Question

The charge flowing through a conductor varies with time as $Q = at - b{t^2}$ . Then, the current
A) Decreases linearly with time
B) Reaches a maximum and then decreases
C) Falls to zero at time $t = \dfrac{a}{{2b}}$
D) Changes at a rate $- 2b$

Answer 1

We are given with current in terms of time. We need to find the manner in which the current changes. Current is the amount of charge flowing through a conductor per unit time. Differentiate the equation of charge with respect to time to get the relation between current and time.
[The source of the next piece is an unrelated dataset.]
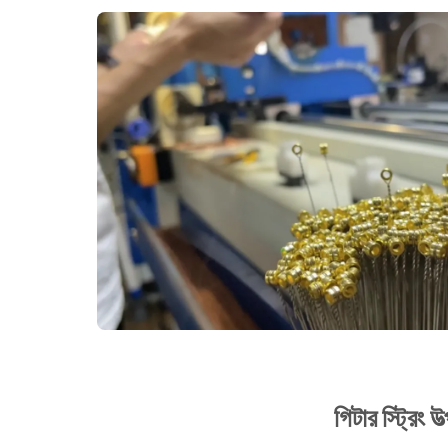
গিটার স্ট্রিং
Complete step by step solution: We are given with charge flowing through a conductor as a function of time and we need to find the expression of current. As we know that current is the rate of charge flowing through a conductor, let us differentiate the given relation of charge with respect to time.
The given equation is:

$Q = at - b{t^2}$

Here, $Q$ is the charge flowing through a conductor.
$a,b$ are constants
$t$ denotes time.
Differentiating the given expression with respect to time, we get:

$\dfrac{{dQ}}{{dt}} = \dfrac{{at}}{{dt}} - \dfrac{{b{t^2}}}{{dt}}$
$\Rightarrow \dfrac{{dQ}}{{dt}} = I = a - 2bt$

As $\dfrac{{dQ}}{{dt}} = I$
It is clear from the expression $I = a - 2bt$ that the current is linearly decreasing. Hence, option B is incorrect and thus, option A is the correct option.
Put $I = 0$ , we get

$a - 2bt = 0$
$\Rightarrow t = \dfrac{a}{{2b}}$

This implies that the current will be zero at time $t = \dfrac{a}{{2b}}$
Thus, option C is also correct.
Rate of current will be given as:

$\dfrac{{dI}}{{dt}} = \dfrac{{d\left( {a - 2bt} \right)}}{{dt}}$
$\Rightarrow \dfrac{{dI}}{{dt}} = - 2b$

This implies that the current changes at the rate of $\dfrac{{dI}}{{dt}} = - 2b$ .
Therefore, option D is also correct.

Option A, C and D are the correct options.

Note: We were given with charge as a function of time. Current is the rate of change of charge flowing through a conductor. The derivative of the charge as a function of time with respect to time will give the current as a function of time. The slope of this linear function of time is negative and so we conclude that the current is decreasing with time.